Ingredients
Chick Pea Hummus
- 2 x 400 g cans Rhodes Quality Chickpeas in Brine, drained and rinsed
- 90 ml (6 Tbsp) olive oil
- 3 garlic cloves, finely chopped
- 30 ml (2 Tbsp) tahini paste
- 30 ml (2 Tbsp) parsley, chopped
- juice and zest of 1 lemon
- salt and coarsely ground black pepper
Black Bean Topping
- 1 x 400 g can Rhodes Quality Black Beans, drained and rinsed
- 100 g cocktail tomatoes, halved
- 1 clove garlic, crushed
- 30 ml (2 Tbsp) olive oil
- salt and coarsely ground black pepper
Butter Bean Topping
- 1 x 400 g can Rhodes Quality Butter Beans, drained and rinsed
- 1 x 170 g canned tuna, drained
- grated zest of one lemon
- 15 ml (1 Tbsp) basil pesto or chopped herbs
- salt and coarsely ground black pepper
to serve: one fresh french loaf bread, sliced
Method
- Place the Rhodes Quality Chickpeas, olive oil, garlic, tahini paste, parsley and lemon juice and zest into a food processor.
- Process until fine and smooth.
- Season to taste and refrigerate until serving.
- Place the Rhodes Quality Black Beans into a bowl.
- Add the tomatoes, garlic and olive oil and toss to mix.
- Season to taste and refrigerate until serving.

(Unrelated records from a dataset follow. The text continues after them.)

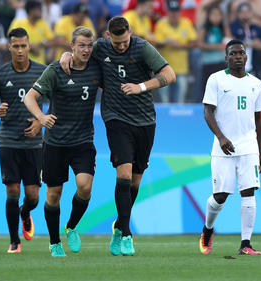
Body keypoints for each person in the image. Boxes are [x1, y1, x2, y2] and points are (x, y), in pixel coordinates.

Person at [60, 16, 176, 255]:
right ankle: (127, 234)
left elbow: (170, 74)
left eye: (125, 41)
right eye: (117, 42)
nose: (122, 46)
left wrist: (141, 86)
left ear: (130, 33)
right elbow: (78, 51)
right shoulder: (100, 47)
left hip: (145, 121)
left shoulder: (142, 47)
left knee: (134, 181)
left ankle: (118, 226)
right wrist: (65, 55)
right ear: (108, 37)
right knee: (123, 175)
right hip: (115, 118)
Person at [24, 26, 101, 257]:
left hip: (83, 141)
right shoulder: (55, 70)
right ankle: (54, 242)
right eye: (81, 46)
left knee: (85, 187)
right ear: (72, 46)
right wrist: (41, 117)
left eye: (89, 45)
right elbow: (30, 97)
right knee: (53, 195)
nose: (86, 50)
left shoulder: (97, 67)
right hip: (55, 143)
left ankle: (72, 226)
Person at [199, 39, 261, 256]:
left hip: (248, 147)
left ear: (246, 57)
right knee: (221, 196)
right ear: (226, 57)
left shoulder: (256, 83)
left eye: (241, 53)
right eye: (233, 53)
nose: (238, 56)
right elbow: (208, 112)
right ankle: (208, 229)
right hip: (223, 148)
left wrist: (260, 151)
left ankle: (246, 243)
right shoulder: (216, 79)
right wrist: (221, 137)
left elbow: (258, 119)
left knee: (249, 192)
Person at [0, 27, 46, 253]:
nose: (20, 50)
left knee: (33, 196)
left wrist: (40, 122)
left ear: (29, 46)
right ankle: (14, 241)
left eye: (23, 46)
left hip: (34, 143)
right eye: (15, 46)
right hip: (8, 140)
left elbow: (56, 103)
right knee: (12, 190)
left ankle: (25, 212)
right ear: (9, 47)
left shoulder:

- Place the Rhodes Quality Butter Beans into a bowl.
- Add the tuna and toss to mix.
- Add the lemon zest, pesto or herbs if using.
- Add the olive oil and toss lightly.
- Season to taste and refrigerate until serving.
- Lightly toast the bread slices.
- Top with the three bean toppings and serve.